Moreover, student anti-ROTC activism seems to have relatively little to do with gay rights. If it did, much more would be made of compensating cadets who are discharged for their sexuality and then are stuck with thousands of dollars in debt. Indeed, if gay rights was the primary and only objection to ROTC, Harvard’s activism would be focused at lobbying Congress to change the “don’t ask, don’t tell” law. But this is hardly the reality. Last week, half of the Law School’s professors asked the University qua petition to challenge the Solomon Amendment, a law that allows an education institution’s federal funding to be stripped if it does not allow military recruiters access to campus.

The law professors aren’t looking to change the military’s policy on gays in the army; effectively, they’re looking to keep out recruiters from the University entirely by stopping the enforcement of the Solomon Amendment. Given an unpleasant campus history with the military—one that includes burning draft cards, denouncing the armed forces as fascists or more recently as “occupiers,” and flights to Canada—it is rather clear that anti-ROTC activism has more to do with an antipathy toward the military, rather than its exclusion of homosexuals.

As the University administration attempts to decide whether to challenge the Solomon Amendment in court, it is time again to ask a pertinent question: who would recruiters, or even a full-fledged ROTC establishment, hurt? Would recruiters go out of their way to harangue students, or actively repress homosexuality on campus-—just the things that the anti-discrimination policies are meant to prevent? Would there be any lack of warnings or teach-ins admonishing would-be cadets of the existence of “don’t ask, don’t tell?” Hardly. It is not Harvard’s job to act as chaperones to those students who might, by some opponents’ logic, fall prey to military recruiters. Rather, it is Harvard’s place to foster an open and democratic debate and, as an American institution of higher education, to support our country’s armed forces. Harvard’s antidiscrimination policy may have been made with the best of intentions, but ROTC's presence would not imply Harvard’s official imprimatur, and would hardly intimidate or threaten homosexuals on campus—the symptom the policy seeks to quash.

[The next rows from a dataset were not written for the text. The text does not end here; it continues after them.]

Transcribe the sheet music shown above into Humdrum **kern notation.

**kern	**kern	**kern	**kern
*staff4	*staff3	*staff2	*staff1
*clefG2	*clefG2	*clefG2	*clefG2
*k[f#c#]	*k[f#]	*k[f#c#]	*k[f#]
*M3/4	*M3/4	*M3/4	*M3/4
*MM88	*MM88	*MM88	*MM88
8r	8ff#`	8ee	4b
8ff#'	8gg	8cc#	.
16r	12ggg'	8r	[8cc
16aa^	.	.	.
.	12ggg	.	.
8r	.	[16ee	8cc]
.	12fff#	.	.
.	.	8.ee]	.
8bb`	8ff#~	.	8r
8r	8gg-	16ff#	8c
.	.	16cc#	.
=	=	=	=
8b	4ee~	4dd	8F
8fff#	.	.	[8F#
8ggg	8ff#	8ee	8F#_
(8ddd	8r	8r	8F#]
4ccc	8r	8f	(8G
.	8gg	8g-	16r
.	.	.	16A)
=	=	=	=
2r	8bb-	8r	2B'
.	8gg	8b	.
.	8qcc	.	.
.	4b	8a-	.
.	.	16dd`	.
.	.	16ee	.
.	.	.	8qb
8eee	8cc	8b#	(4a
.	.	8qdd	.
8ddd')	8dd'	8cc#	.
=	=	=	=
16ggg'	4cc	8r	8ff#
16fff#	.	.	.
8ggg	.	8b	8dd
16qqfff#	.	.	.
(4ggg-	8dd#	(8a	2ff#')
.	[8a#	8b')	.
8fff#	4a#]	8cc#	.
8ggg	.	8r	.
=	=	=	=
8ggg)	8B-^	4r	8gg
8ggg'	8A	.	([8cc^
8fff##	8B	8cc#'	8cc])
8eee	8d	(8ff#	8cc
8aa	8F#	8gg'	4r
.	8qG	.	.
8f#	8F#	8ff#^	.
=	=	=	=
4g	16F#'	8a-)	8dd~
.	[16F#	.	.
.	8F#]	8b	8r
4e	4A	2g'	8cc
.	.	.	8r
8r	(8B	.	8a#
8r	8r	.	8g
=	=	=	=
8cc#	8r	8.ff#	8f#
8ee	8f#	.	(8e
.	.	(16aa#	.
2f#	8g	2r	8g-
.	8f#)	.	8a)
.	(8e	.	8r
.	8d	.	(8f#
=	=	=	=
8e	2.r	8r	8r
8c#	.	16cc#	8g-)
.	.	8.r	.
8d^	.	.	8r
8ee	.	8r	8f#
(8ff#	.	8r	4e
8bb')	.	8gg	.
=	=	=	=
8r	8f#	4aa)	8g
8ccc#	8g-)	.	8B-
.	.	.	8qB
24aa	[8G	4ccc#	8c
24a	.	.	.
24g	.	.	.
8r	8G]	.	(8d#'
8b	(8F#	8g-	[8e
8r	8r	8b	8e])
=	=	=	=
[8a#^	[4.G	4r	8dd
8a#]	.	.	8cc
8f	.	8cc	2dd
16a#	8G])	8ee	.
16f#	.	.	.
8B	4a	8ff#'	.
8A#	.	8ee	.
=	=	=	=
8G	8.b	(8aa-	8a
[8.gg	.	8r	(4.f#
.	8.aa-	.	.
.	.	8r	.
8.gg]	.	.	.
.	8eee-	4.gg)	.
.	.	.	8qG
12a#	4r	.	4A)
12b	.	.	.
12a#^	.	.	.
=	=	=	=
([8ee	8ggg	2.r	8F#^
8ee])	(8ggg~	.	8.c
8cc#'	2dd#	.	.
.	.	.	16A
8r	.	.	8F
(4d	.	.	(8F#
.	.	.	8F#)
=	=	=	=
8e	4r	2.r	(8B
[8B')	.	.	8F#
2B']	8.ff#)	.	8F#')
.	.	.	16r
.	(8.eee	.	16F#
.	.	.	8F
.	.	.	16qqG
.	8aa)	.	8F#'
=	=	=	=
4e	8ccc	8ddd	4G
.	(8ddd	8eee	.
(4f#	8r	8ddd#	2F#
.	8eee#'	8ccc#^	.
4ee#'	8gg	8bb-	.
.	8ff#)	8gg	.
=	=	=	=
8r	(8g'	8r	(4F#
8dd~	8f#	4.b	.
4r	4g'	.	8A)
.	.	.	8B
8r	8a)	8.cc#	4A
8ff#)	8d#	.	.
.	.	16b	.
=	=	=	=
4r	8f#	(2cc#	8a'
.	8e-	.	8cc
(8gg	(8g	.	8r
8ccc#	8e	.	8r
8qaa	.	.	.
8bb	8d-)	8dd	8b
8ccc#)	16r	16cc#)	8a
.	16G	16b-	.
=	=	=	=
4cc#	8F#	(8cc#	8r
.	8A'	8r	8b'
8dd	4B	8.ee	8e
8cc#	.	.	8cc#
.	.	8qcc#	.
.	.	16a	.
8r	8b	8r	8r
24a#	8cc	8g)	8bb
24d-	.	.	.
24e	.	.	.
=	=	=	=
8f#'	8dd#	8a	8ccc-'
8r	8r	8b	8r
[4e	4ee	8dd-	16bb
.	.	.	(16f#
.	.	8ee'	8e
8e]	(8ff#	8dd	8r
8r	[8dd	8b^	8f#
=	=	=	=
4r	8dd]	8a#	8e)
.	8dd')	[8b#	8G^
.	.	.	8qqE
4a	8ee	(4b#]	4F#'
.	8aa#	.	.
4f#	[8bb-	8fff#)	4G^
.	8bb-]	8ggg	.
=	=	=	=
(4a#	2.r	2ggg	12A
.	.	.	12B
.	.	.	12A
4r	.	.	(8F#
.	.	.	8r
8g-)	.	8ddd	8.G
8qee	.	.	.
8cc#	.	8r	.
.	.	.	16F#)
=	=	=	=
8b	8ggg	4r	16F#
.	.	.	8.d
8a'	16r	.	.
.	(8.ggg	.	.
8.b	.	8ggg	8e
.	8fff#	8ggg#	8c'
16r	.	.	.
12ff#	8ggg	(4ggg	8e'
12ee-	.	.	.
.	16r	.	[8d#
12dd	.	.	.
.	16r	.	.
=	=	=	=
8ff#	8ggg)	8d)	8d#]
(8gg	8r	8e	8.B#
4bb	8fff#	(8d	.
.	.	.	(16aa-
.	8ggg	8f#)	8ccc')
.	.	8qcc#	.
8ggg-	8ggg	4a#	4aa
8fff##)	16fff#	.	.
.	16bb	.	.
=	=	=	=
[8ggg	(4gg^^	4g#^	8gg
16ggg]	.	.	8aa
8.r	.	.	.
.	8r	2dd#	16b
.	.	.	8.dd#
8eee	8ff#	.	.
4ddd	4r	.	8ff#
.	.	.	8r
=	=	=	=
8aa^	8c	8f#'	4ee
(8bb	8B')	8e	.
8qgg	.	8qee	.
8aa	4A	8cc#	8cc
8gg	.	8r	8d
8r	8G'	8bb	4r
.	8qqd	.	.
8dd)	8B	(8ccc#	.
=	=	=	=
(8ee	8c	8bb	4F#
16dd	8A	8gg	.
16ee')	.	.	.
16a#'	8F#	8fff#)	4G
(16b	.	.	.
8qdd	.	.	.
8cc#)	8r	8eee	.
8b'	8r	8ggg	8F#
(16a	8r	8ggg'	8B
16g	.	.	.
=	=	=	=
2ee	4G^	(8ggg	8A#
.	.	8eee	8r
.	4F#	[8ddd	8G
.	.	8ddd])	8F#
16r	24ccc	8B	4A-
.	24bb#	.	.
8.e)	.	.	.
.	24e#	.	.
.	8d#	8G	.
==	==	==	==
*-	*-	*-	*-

The extended presence of ROTC on campus would not, to be sure, cohere with Harvard’s anti-discrimination policies. But banning it outright, and forcing cadets to participate in a ROTC-in-exile, is inconsistent with Harvard’s mission of training leaders of all varieties. Moreover, ROTC is not an institution so riddled with a discriminatory nature, as is the Ku Klux Klan, that Harvard has a moral imperative to banish them from campus. Rather, ROTC’s de facto purpose is not to intimidate minorities, but to supply our armed forces with competent leaders. And its continuing expulsion does not ban an institution filled to the brim with bigots, but an organization that is fundamental and basic to our national identity.

The battle over ROTC is one where students’ rights have conflicted with one another. Those who deserve the right to freely associate with an institution that is, by and large, virtuous are put against those who abhor the mere existence of ROTC on campus. The only real effect of Harvard’s refusal to allow ROTC a larger establishment is to make life harder—much harder—for those cadets who wish to exercise their right to free association.

Travis R. Kavulla ’06 is a history concentrator in Mather House. His column appears on alternate Tuesdays.